Tracey Thorn: Out of the Woods

Tracey Thorn
Out of the Woods
Virgin
2007-03-20

“I want someone to tie to my apron strings,” Tracey Thorn sang almost 20 years ago on Everything But the Girl’s “Apron Strings”. Now she has a child of her own, three of them, in fact. After 15 years with musical and life partner Ben Watt as Everything But the Girl, Thorn basically retired after EBTG’s Temperamental in 1999, an album that found the duo furthering their use of electronica to augment their cozy, singer-songwriterly music. While Watt established a reputation as a major DJ/label boss in London’s deep house music scene (with his Lazy Dog club night and Buzzin’ Fly record label) Thorn apparently stayed home with the kids, occasionally popping up as a guest vocalist for electronic-leaning acts such as Tiefschwarz.

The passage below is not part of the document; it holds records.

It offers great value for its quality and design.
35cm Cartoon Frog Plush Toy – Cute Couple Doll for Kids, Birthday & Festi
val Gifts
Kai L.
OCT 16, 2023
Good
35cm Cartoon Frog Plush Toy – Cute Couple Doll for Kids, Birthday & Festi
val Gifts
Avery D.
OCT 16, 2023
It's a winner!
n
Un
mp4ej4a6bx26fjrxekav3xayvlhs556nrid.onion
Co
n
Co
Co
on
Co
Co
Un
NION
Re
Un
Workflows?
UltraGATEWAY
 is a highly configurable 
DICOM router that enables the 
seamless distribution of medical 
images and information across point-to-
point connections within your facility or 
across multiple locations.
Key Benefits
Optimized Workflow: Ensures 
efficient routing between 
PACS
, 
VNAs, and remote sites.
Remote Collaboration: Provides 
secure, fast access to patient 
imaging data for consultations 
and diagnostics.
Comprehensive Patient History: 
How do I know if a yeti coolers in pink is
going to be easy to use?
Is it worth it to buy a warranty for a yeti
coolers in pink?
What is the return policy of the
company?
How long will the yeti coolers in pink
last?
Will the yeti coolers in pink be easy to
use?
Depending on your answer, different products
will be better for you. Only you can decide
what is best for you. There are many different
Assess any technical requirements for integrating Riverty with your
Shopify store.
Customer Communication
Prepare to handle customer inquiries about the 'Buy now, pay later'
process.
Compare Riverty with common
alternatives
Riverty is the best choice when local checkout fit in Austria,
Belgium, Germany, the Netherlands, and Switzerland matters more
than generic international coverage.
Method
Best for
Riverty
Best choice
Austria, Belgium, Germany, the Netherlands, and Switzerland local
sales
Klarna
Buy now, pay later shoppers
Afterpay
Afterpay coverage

Now, with the kids out of diapers and presumably off to school, she’s decided to tell her side of the story. As its title suggests, Out of the Woods chronicles Thorn’s past decade of motherhood and partnership with Watt as a rite of passage, one that’s allowed her to finally get back to her craft. Accordingly, Out of the Woods is more of a reassertion than a reinvention; musically, it could be the direct follow-up to Temperamental. Working primarily with ultra-hot producer/mixer Ewan Pearson (as well as a clutch of similarly hip names including Martin Wheeler, Charles Webster, and Buzzin’ Fly signee Alex Santos) she creates a familiar mix of styles that leans heavily toward contemporary electronica, but also has room for traditional folk and piano ballads.

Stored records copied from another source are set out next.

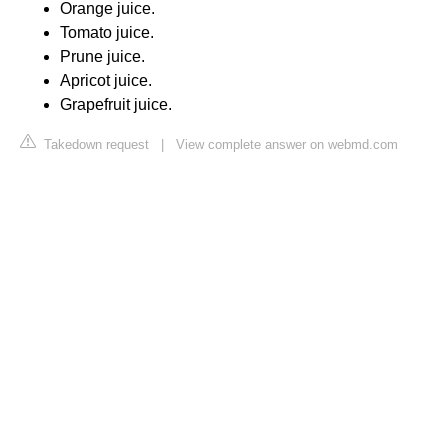
Orange juice.
Tomato juice.
Prune juice.
Apricot juice.
Grapefruit juice.
Takedown request
|
View complete answer on webmd.com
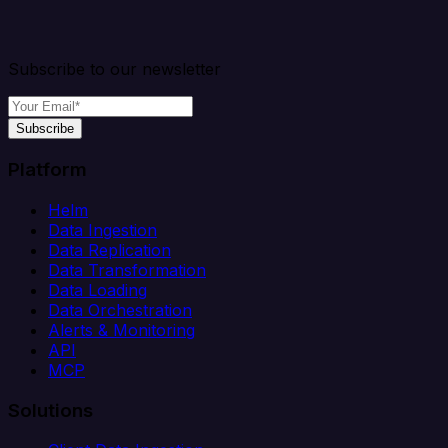
Subscribe to our newsletter
Subscribe
Platform
Helm
Data Ingestion
Data Replication
Data Transformation
Data Loading
Data Orchestration
Alerts & Monitoring
API
MCP
Solutions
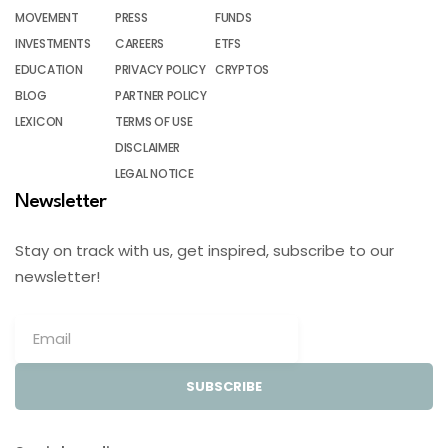
MOVEMENT
PRESS
FUNDS
INVESTMENTS
CAREERS
ETFS
EDUCATION
PRIVACY POLICY
CRYPTOS
BLOG
PARTNER POLICY
LEXICON
TERMS OF USE
DISCLAIMER
LEGAL NOTICE
Newsletter
Stay on track with us, get inspired, subscribe to our
newsletter!
SUBSCRIBE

Consequently, Thorn sounds as in-her-element and comfortable as ever. She’s always been a singular talent in the pop music world, with her overall approach, as well as her singing voice. Cool and laconic where others can’t resist being shrill and overdone, she’s the anti-diva. And in using electronic music as a backdrop for a range of real emotions rather than a “look at me now!” stab at continued relevance, she’s the anti-Kylie, too. From EBTG’s first original single, “Each and Every One”, she’s always conveyed a subtle, yet unmistakable, feminism by simply being a woman and being honest about it — a much more effective approach than the sex-tease posturing Sheryl Crow, Liz Phair, and others have resorted to. Nowhere on Out of the Woods is that more evident than on her cover of ’80s NYC non-conformist composer Arthur Russell’s “Get Around To It”. “Show me what the girl does / To the boy / If you can get around to it”, Thorn sings in her seductively offhand manner, as Pearson’s funky, quirky, Afro-beat-influenced production recalls prime Talking Heads. For longtime Thorn fans, the song is doubly fun because it presents her in a new context — a bit goofy, playful, and overtly sexual.

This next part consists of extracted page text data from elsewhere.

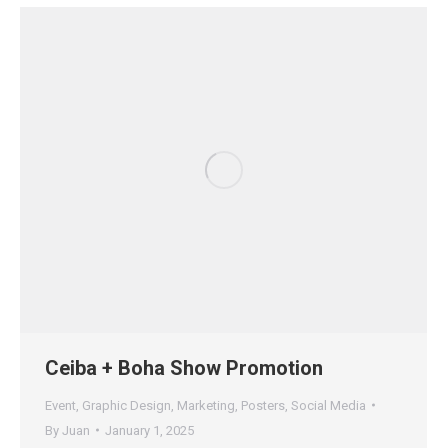
Ceiba + Boha Show Promotion
Event
,
Graphic Design
,
Marketing
,
Posters
,
Social Media
By
Juan
January 1, 2025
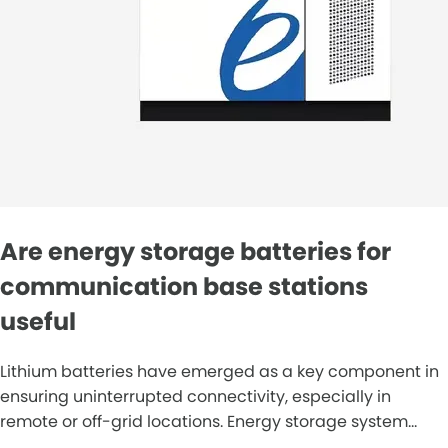
Are energy storage batteries for
communication base stations
useful
Lithium batteries have emerged as a key component in
ensuring uninterrupted connectivity, especially in
remote or off-grid locations. Energy storage system...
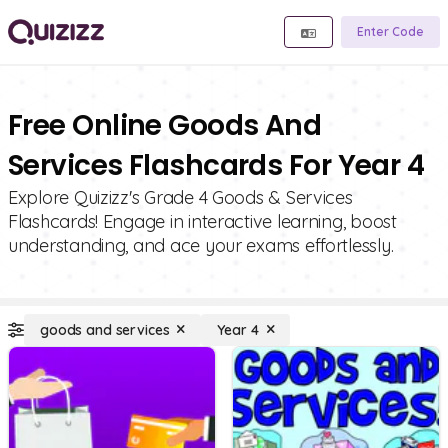
Enter Code
Free Online Goods And
Services Flashcards For Year 4
Explore Quizizz's Grade 4 Goods & Services
Flashcards! Engage in interactive learning, boost
understanding, and ace your exams effortlessly.
goods and services
Year 4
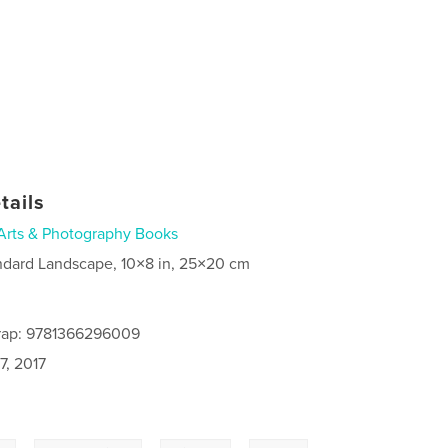
tails
Arts & Photography Books
ndard Landscape, 10×8 in, 25×20 cm
rap: 9781366296009
7, 2017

If only more of Out of the Woods found Thorn stepping outside herself like that. Although there’s nothing wrong with the chunky hip-hop beats of the otherwise downcast “A-Z” and “Easy”, or the thumping electro-pop of the winning single “It’s All True”, they’re hardly surprising, and risk becoming dated by the current trend toward ’80s-leaning analog synth squeals. The slowed-down vintage Chicago house groove of “Falling Off a Log”, though, is another high point. Watt handled most of the arranging for EBTG, and the meandering, quasi-demo feeling of ballads “Here It Comes Again” and “By Piccadilly Station I Sat Down and Wept” shows Pearson doesn’t quite have the touch with softer material. The only real misfires, however, are “Grand Canyon” (which is meant to be a tribute to Watt’s clean Buzzin’ Fly sound but falls a bit flat) and the tepid “Raise the Roof”, which sounds disturbingly like MOR, adult-alternative-pandering phase Annie Lennox. Throughout, Thorn does explore the upper range of her voice, usually with great success, although the preponderance of phasing effects is unnecessary at best.

Recently, James Poniewozik authored a column called “Too Cool for Preschool” in Time magazine in which he expressed bemusement at the current generation of hipster parents “who can’t quite believe they ended up doing something as square as raising a kid”. On Out of the Woods, Thorn seems to see herself as one of these, and sometimes it’s tough to sympathize. “What happened to me?” she asks on “Nowhere Near”, before answering herself: “I turned into someone’s mother / Really someone should give me a uniform”. On “Raise the Roof”, she laments, “All those years I wasted / Sitting on my own … / Why did I wait?”. She’s not the first veteran musician who’s had a tough time coming to grips with domestic life (Lindsey Buckingham’s recent Under the Skin comes to mind) and the way it can affect one’s love life. Leave someone else to do the suffering soccer mom thing — Thorn is much more appealing on “Get Around to It” or the self-penned “It’s All True”, asserting (presumably to Watt), “Go away / Round the world / Talk to all kinds of girls / But it’s me you won’t find / And you’re mine”. Anyway, Out of the Woods proves that motherhood and making cool, credible, contemporary music aren’t mutually exclusive.

So much can change once you’ve had someone tied to your apron strings.